Here is Jim Hamilton, on peak oil, scary tag at the end:
…we should not dismiss the possibility that there may also have been a nontrivial contribution of simply having been quite lucky to have found an incredibly valuable raw material that for a century and a half or so was relatively easy to obtain. Optimists may expect the next century and a half to look like the last. Benes and coauthors are suggesting that instead we should perhaps expect the next decade to look like the last.
On this issue I am more optimistic than Hamilton.
Alternatively, here is Cardiff Garcia from the FT, with a survey of recent pessimistic thought on productivity, citing (but not necessarily endorsing) Nomura:
…we think it more likely that the economy will grow at a trend pace near 2.5%, which, coupled with normalization in productivity, implies the sustainable underlying pace of monthly gains in private payrolls is in the low-100k range or lower.
Karl Smith has a very useful blog post. Addressing me, he writes:
My position perhaps more clearly stated is that if all markets were clearing then phenomena such as: lack of educational improvement, globalization, de-industrialization, skew of technological improvement towards information technology, energy shortages, etc would show up in wages.
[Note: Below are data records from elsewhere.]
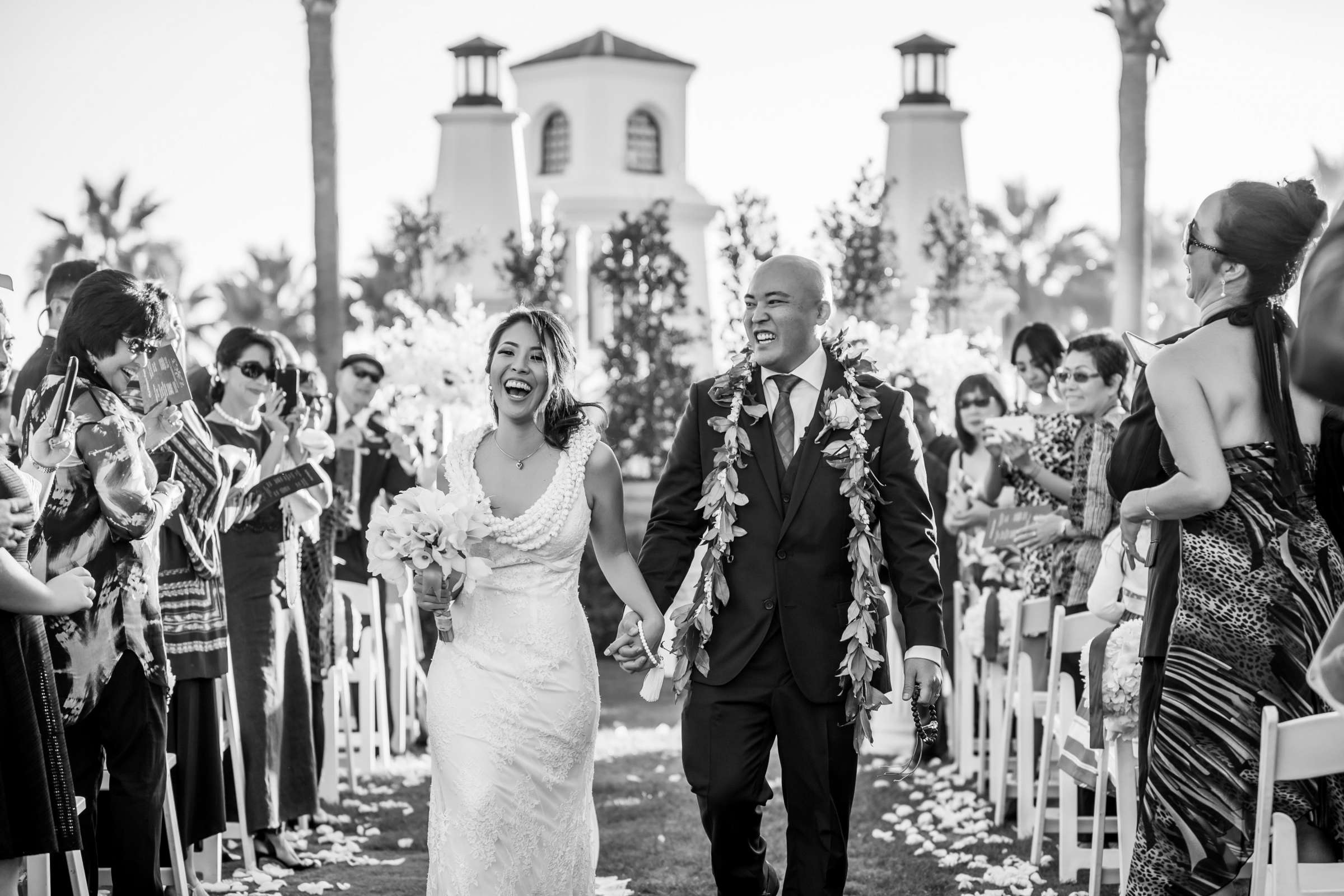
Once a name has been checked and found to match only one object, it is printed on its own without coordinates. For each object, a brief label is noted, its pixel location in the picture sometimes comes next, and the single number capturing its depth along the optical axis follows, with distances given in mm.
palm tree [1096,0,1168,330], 20891
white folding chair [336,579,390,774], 10891
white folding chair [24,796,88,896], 5379
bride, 5539
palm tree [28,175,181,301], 39969
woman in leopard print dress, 4699
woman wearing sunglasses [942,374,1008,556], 9966
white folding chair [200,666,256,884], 7441
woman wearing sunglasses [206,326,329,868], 7859
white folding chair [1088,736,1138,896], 6438
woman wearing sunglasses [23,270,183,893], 5852
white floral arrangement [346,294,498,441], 13547
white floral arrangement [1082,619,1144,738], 6184
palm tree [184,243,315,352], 45938
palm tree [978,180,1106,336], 50750
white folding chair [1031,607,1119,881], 7473
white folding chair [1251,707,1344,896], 4223
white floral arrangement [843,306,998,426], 12852
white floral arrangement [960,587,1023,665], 9539
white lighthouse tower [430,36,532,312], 35844
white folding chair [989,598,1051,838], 8445
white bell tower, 39219
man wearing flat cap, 10852
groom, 5664
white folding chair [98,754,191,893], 6653
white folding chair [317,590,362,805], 9523
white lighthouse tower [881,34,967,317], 36531
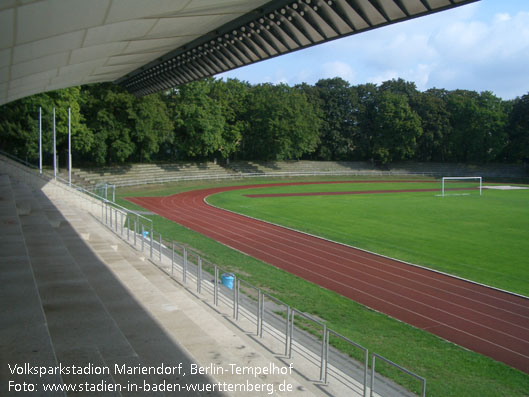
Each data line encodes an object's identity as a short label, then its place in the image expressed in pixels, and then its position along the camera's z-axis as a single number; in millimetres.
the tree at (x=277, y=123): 69812
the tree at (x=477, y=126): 80062
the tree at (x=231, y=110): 67000
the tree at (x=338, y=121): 82375
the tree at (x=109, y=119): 49219
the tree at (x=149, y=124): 50969
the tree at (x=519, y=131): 78562
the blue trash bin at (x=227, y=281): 13141
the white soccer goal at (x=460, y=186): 50000
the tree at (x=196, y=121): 59625
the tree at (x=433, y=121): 82875
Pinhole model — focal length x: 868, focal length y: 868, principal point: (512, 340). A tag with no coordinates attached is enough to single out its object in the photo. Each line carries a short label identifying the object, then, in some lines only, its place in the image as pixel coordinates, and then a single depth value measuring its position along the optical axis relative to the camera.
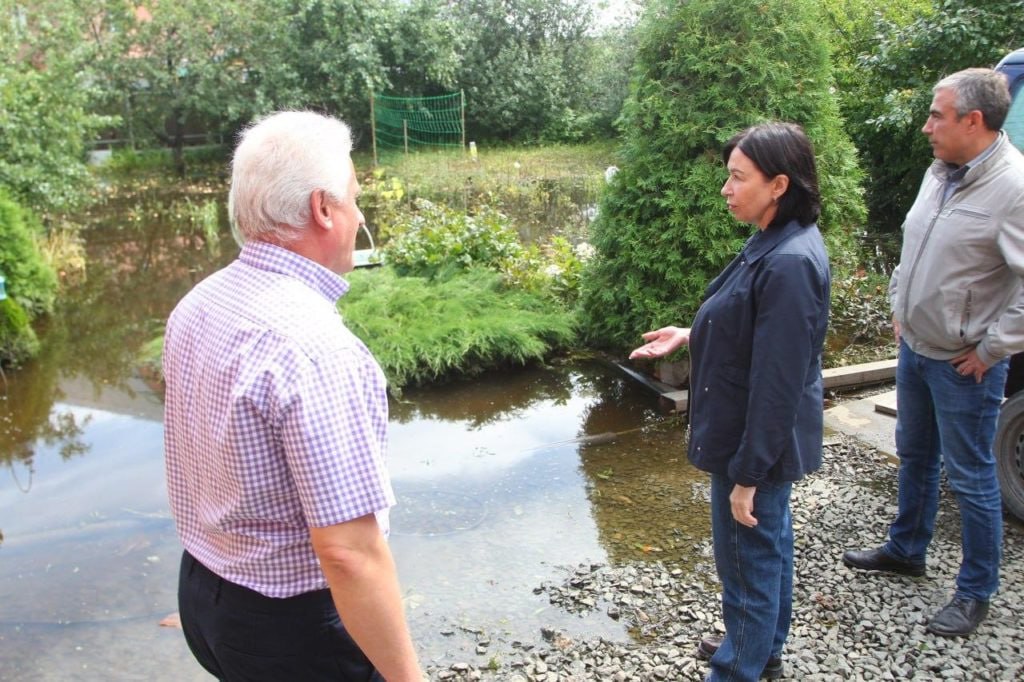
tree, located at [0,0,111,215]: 8.88
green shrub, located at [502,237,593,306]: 7.39
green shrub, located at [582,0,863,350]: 5.50
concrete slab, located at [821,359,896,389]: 5.96
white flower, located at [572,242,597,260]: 7.71
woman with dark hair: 2.42
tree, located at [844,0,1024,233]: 7.44
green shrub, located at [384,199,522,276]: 7.75
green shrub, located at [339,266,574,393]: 6.27
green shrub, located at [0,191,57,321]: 7.41
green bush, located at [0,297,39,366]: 6.89
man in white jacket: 3.02
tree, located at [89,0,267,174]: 19.20
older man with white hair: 1.54
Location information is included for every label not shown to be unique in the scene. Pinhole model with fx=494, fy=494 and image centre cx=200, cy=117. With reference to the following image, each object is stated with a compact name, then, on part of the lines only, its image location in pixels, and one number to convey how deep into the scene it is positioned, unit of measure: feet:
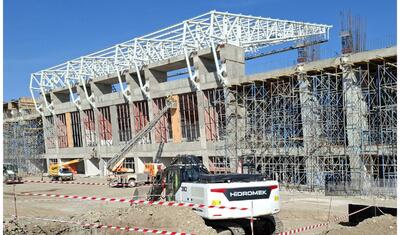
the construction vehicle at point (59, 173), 160.45
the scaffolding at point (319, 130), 90.48
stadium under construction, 94.12
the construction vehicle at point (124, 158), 123.85
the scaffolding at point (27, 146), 213.25
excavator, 39.70
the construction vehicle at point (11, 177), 145.69
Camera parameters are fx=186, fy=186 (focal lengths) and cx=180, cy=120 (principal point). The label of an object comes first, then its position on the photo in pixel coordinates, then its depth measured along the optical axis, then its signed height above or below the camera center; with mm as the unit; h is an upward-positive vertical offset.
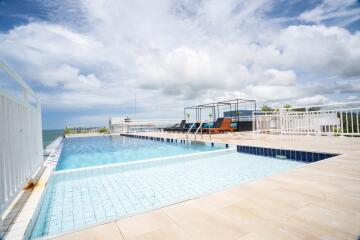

My view is this. When real factors are slow, it takes much longer for the private sector to manufacture its own ngdp and also of course rgdp. (You can pursue a separate argument about how quickly the Fed can fix things, but given that they haven’t, for whatever reason, the previous claim still holds. We can make multiple margins of comparison, even if a perfect Fed would clear everything up. We don’t have a perfect Fed.) Much of North Dakota has full employment, but most of the nation does not. With a stronger real economy along the right dimensions, we would have more jobs, but we don’t. The long term where everything shows up in wages can take a while to arrive. Nothing in this view requires one to tell stories — be they true or not — about companies which cannot find quality computer programmers. A final point is that labor force participation may be the job market number that really matters.